◆ RECORDS TO USE ◆
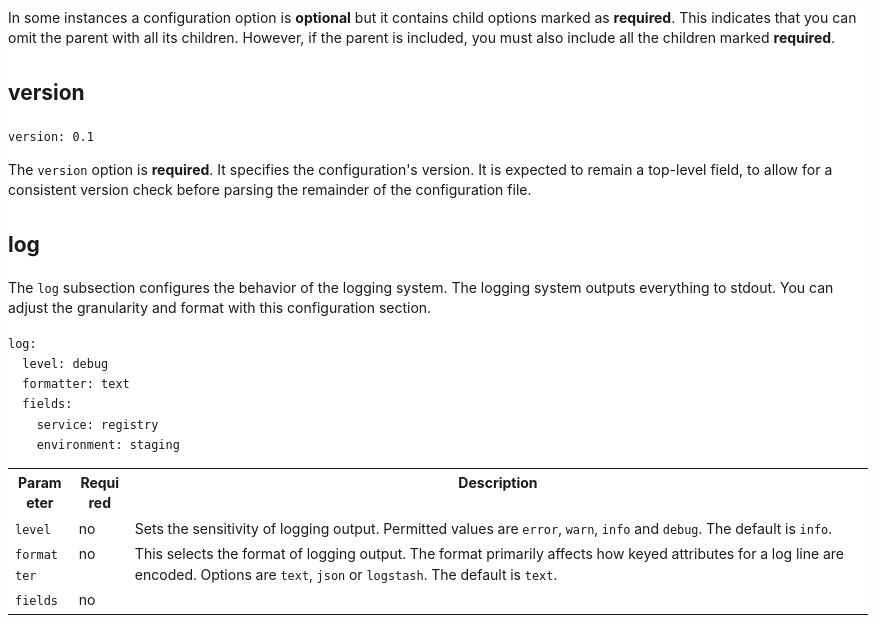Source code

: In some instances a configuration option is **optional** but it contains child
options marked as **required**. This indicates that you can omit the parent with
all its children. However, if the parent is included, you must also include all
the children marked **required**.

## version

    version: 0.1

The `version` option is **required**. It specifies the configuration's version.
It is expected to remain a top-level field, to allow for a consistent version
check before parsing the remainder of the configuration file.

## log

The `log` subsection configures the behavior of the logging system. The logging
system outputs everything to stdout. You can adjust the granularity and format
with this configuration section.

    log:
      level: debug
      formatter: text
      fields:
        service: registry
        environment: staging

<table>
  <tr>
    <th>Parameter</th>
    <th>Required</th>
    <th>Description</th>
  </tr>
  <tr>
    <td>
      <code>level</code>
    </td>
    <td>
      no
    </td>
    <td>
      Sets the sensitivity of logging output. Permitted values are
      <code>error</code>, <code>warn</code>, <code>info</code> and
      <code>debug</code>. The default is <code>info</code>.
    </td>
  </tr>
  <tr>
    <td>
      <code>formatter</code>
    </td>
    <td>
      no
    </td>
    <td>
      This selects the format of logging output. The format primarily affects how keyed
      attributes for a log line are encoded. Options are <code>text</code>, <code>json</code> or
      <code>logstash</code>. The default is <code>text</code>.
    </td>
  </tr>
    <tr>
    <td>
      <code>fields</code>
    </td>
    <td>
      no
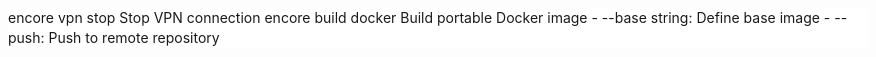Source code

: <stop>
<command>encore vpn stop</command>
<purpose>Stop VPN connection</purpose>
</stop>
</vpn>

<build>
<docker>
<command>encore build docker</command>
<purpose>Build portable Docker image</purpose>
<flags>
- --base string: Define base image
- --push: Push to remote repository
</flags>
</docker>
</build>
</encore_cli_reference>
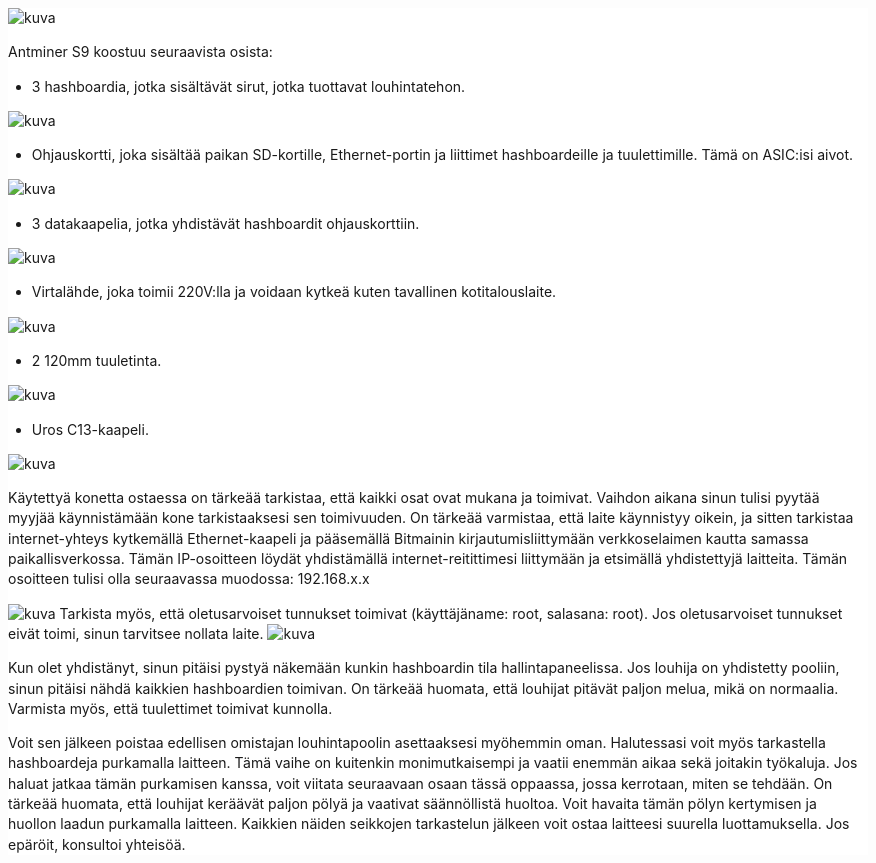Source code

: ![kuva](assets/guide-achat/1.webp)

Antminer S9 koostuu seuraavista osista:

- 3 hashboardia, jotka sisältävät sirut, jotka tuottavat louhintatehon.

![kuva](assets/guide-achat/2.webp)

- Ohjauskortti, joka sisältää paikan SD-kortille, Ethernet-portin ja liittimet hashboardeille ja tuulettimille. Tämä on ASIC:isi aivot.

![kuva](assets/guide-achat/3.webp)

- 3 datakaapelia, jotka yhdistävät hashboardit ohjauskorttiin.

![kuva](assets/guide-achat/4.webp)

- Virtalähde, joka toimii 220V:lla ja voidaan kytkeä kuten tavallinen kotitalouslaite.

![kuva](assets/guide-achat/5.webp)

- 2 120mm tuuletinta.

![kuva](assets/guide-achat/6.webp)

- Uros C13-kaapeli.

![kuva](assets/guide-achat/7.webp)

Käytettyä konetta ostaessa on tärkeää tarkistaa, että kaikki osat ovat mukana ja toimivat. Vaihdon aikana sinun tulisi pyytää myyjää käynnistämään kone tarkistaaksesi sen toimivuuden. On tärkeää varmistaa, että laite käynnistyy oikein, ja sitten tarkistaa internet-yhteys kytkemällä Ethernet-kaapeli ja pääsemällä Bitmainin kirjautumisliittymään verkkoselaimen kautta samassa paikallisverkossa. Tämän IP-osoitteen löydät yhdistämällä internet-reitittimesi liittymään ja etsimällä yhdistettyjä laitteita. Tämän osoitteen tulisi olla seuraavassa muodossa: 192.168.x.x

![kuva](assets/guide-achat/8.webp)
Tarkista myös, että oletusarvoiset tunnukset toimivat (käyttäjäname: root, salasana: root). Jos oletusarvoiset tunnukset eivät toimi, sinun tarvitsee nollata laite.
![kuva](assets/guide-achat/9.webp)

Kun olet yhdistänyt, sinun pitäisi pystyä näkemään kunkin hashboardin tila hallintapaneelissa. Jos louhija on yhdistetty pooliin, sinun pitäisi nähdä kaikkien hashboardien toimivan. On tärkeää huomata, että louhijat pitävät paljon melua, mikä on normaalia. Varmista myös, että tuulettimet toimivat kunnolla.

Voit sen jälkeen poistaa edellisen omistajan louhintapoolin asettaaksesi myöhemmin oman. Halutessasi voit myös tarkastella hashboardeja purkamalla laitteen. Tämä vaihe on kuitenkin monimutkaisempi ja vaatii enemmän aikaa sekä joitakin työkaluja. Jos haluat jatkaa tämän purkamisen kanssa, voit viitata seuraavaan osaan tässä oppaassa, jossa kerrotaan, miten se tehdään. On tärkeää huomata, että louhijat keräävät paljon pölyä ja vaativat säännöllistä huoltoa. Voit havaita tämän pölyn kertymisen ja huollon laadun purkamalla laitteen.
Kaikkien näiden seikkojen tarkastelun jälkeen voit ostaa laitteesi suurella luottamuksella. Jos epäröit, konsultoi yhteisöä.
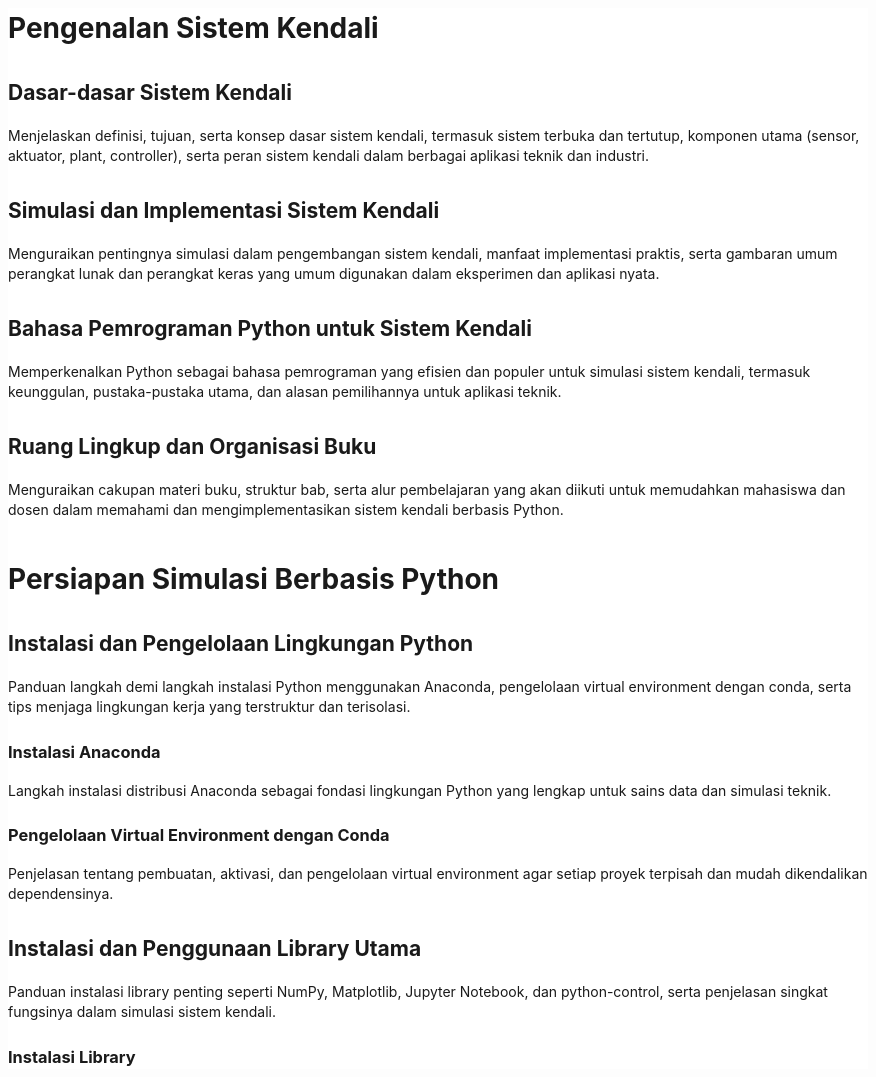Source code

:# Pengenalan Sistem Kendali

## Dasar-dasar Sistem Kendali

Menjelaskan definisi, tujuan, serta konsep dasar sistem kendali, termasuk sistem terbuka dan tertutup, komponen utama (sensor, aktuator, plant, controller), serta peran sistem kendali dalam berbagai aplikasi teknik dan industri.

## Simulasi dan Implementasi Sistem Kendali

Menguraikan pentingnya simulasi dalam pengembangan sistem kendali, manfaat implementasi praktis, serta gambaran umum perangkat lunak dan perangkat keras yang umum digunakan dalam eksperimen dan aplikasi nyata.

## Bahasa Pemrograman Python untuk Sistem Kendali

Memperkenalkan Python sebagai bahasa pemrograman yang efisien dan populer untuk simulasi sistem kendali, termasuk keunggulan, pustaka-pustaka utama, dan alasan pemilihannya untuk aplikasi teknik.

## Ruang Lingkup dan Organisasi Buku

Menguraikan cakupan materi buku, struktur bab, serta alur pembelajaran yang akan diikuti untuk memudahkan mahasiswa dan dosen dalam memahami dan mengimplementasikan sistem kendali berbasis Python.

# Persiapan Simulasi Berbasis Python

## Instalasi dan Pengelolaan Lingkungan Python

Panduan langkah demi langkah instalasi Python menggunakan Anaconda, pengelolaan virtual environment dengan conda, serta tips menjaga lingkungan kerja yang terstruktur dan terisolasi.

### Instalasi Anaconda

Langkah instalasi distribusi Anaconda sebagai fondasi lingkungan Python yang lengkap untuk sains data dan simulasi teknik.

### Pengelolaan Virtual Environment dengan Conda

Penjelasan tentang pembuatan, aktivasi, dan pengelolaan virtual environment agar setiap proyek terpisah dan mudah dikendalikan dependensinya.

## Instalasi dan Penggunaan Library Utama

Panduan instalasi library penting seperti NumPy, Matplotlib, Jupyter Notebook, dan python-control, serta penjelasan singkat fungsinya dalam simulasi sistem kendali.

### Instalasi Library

◆ JOB ITEM ◆
Rewrite the source text of all the records above, replacing "logging output" with "log output" and leaving everything else unchanged. Leave the pictures out of your answer.

◆ RESULT FOR THIS TASK ◆
Source code

: In some instances a configuration option is **optional** but it contains child
options marked as **required**. This indicates that you can omit the parent with
all its children. However, if the parent is included, you must also include all
the children marked **required**.

## version

    version: 0.1

The `version` option is **required**. It specifies the configuration's version.
It is expected to remain a top-level field, to allow for a consistent version
check before parsing the remainder of the configuration file.

## log

The `log` subsection configures the behavior of the logging system. The logging
system outputs everything to stdout. You can adjust the granularity and format
with this configuration section.

    log:
      level: debug
      formatter: text
      fields:
        service: registry
        environment: staging

<table>
  <tr>
    <th>Parameter</th>
    <th>Required</th>
    <th>Description</th>
  </tr>
  <tr>
    <td>
      <code>level</code>
    </td>
    <td>
      no
    </td>
    <td>
      Sets the sensitivity of log output. Permitted values are
      <code>error</code>, <code>warn</code>, <code>info</code> and
      <code>debug</code>. The default is <code>info</code>.
    </td>
  </tr>
  <tr>
    <td>
      <code>formatter</code>
    </td>
    <td>
      no
    </td>
    <td>
      This selects the format of log output. The format primarily affects how keyed
      attributes for a log line are encoded. Options are <code>text</code>, <code>json</code> or
      <code>logstash</code>. The default is <code>text</code>.
    </td>
  </tr>
    <tr>
    <td>
      <code>fields</code>
    </td>
    <td>
      no
Source code

: <stop>
<command>encore vpn stop</command>
<purpose>Stop VPN connection</purpose>
</stop>
</vpn>

<build>
<docker>
<command>encore build docker</command>
<purpose>Build portable Docker image</purpose>
<flags>
- --base string: Define base image
- --push: Push to remote repository
</flags>
</docker>
</build>
</encore_cli_reference>
Source code

: ![kuva](assets/guide-achat/1.webp)

Antminer S9 koostuu seuraavista osista:

- 3 hashboardia, jotka sisältävät sirut, jotka tuottavat louhintatehon.

![kuva](assets/guide-achat/2.webp)

- Ohjauskortti, joka sisältää paikan SD-kortille, Ethernet-portin ja liittimet hashboardeille ja tuulettimille. Tämä on ASIC:isi aivot.

![kuva](assets/guide-achat/3.webp)

- 3 datakaapelia, jotka yhdistävät hashboardit ohjauskorttiin.

![kuva](assets/guide-achat/4.webp)

- Virtalähde, joka toimii 220V:lla ja voidaan kytkeä kuten tavallinen kotitalouslaite.

![kuva](assets/guide-achat/5.webp)

- 2 120mm tuuletinta.

![kuva](assets/guide-achat/6.webp)

- Uros C13-kaapeli.

![kuva](assets/guide-achat/7.webp)

Käytettyä konetta ostaessa on tärkeää tarkistaa, että kaikki osat ovat mukana ja toimivat. Vaihdon aikana sinun tulisi pyytää myyjää käynnistämään kone tarkistaaksesi sen toimivuuden. On tärkeää varmistaa, että laite käynnistyy oikein, ja sitten tarkistaa internet-yhteys kytkemällä Ethernet-kaapeli ja pääsemällä Bitmainin kirjautumisliittymään verkkoselaimen kautta samassa paikallisverkossa. Tämän IP-osoitteen löydät yhdistämällä internet-reitittimesi liittymään ja etsimällä yhdistettyjä laitteita. Tämän osoitteen tulisi olla seuraavassa muodossa: 192.168.x.x

![kuva](assets/guide-achat/8.webp)
Tarkista myös, että oletusarvoiset tunnukset toimivat (käyttäjäname: root, salasana: root). Jos oletusarvoiset tunnukset eivät toimi, sinun tarvitsee nollata laite.
![kuva](assets/guide-achat/9.webp)

Kun olet yhdistänyt, sinun pitäisi pystyä näkemään kunkin hashboardin tila hallintapaneelissa. Jos louhija on yhdistetty pooliin, sinun pitäisi nähdä kaikkien hashboardien toimivan. On tärkeää huomata, että louhijat pitävät paljon melua, mikä on normaalia. Varmista myös, että tuulettimet toimivat kunnolla.

Voit sen jälkeen poistaa edellisen omistajan louhintapoolin asettaaksesi myöhemmin oman. Halutessasi voit myös tarkastella hashboardeja purkamalla laitteen. Tämä vaihe on kuitenkin monimutkaisempi ja vaatii enemmän aikaa sekä joitakin työkaluja. Jos haluat jatkaa tämän purkamisen kanssa, voit viitata seuraavaan osaan tässä oppaassa, jossa kerrotaan, miten se tehdään. On tärkeää huomata, että louhijat keräävät paljon pölyä ja vaativat säännöllistä huoltoa. Voit havaita tämän pölyn kertymisen ja huollon laadun purkamalla laitteen.
Kaikkien näiden seikkojen tarkastelun jälkeen voit ostaa laitteesi suurella luottamuksella. Jos epäröit, konsultoi yhteisöä.
Source code

:# Pengenalan Sistem Kendali

## Dasar-dasar Sistem Kendali

Menjelaskan definisi, tujuan, serta konsep dasar sistem kendali, termasuk sistem terbuka dan tertutup, komponen utama (sensor, aktuator, plant, controller), serta peran sistem kendali dalam berbagai aplikasi teknik dan industri.

## Simulasi dan Implementasi Sistem Kendali

Menguraikan pentingnya simulasi dalam pengembangan sistem kendali, manfaat implementasi praktis, serta gambaran umum perangkat lunak dan perangkat keras yang umum digunakan dalam eksperimen dan aplikasi nyata.

## Bahasa Pemrograman Python untuk Sistem Kendali

Memperkenalkan Python sebagai bahasa pemrograman yang efisien dan populer untuk simulasi sistem kendali, termasuk keunggulan, pustaka-pustaka utama, dan alasan pemilihannya untuk aplikasi teknik.

## Ruang Lingkup dan Organisasi Buku

Menguraikan cakupan materi buku, struktur bab, serta alur pembelajaran yang akan diikuti untuk memudahkan mahasiswa dan dosen dalam memahami dan mengimplementasikan sistem kendali berbasis Python.

# Persiapan Simulasi Berbasis Python

## Instalasi dan Pengelolaan Lingkungan Python

Panduan langkah demi langkah instalasi Python menggunakan Anaconda, pengelolaan virtual environment dengan conda, serta tips menjaga lingkungan kerja yang terstruktur dan terisolasi.

### Instalasi Anaconda

Langkah instalasi distribusi Anaconda sebagai fondasi lingkungan Python yang lengkap untuk sains data dan simulasi teknik.

### Pengelolaan Virtual Environment dengan Conda

Penjelasan tentang pembuatan, aktivasi, dan pengelolaan virtual environment agar setiap proyek terpisah dan mudah dikendalikan dependensinya.

## Instalasi dan Penggunaan Library Utama

Panduan instalasi library penting seperti NumPy, Matplotlib, Jupyter Notebook, dan python-control, serta penjelasan singkat fungsinya dalam simulasi sistem kendali.

### Instalasi Library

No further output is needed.